How to complete this task:
Write out, please, the lines from the beginning of the material to the line with "2. Expire Date on Storage", including both ends and nothing else.

********************

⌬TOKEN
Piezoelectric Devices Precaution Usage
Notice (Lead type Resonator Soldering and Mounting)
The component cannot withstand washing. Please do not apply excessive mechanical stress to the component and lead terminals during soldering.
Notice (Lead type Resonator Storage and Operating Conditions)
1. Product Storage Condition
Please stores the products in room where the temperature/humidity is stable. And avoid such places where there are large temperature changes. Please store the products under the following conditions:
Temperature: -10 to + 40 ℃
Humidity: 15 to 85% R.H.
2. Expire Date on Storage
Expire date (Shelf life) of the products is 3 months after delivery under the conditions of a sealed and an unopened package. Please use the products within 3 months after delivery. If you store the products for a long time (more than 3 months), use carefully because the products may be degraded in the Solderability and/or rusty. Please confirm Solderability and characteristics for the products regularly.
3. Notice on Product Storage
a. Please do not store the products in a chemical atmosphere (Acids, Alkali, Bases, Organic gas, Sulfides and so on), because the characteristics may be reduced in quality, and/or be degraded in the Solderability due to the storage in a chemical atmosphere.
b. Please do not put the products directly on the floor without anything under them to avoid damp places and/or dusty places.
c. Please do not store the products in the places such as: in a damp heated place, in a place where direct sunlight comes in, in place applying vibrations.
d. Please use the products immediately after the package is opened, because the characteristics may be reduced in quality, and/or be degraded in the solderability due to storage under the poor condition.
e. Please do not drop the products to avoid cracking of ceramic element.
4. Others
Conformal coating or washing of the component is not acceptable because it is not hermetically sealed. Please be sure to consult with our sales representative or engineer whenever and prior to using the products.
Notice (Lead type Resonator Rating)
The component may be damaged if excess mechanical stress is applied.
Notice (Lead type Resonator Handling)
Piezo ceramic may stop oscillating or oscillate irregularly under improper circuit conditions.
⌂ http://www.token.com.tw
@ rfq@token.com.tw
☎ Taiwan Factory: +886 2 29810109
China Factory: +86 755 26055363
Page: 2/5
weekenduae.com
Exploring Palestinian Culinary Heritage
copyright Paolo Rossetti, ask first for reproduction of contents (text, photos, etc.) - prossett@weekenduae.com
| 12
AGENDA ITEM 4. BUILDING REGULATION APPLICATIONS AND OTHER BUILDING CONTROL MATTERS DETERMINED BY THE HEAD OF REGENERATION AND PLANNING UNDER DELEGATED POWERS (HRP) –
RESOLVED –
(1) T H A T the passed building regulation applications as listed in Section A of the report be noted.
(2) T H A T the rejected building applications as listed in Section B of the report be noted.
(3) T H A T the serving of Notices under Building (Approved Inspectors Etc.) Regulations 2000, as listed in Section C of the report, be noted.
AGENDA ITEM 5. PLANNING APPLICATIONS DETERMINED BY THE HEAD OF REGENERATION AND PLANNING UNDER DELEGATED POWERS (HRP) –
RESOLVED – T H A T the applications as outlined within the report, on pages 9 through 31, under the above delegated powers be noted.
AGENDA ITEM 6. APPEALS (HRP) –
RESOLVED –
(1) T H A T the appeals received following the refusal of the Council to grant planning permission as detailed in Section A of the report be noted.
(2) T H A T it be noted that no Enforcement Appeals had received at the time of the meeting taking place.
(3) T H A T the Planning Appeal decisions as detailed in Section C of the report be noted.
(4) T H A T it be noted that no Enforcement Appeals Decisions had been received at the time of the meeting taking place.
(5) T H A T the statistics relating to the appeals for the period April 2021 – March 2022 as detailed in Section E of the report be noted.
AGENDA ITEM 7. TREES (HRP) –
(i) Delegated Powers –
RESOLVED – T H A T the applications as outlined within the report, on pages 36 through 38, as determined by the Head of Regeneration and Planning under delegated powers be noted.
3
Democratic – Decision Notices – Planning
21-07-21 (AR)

********************

Solution to the problem:
⌬TOKEN
Piezoelectric Devices Precaution Usage
Notice (Lead type Resonator Soldering and Mounting)
The component cannot withstand washing. Please do not apply excessive mechanical stress to the component and lead terminals during soldering.
Notice (Lead type Resonator Storage and Operating Conditions)
1. Product Storage Condition
Please stores the products in room where the temperature/humidity is stable. And avoid such places where there are large temperature changes. Please store the products under the following conditions:
Temperature: -10 to + 40 ℃
Humidity: 15 to 85% R.H.
2. Expire Date on Storage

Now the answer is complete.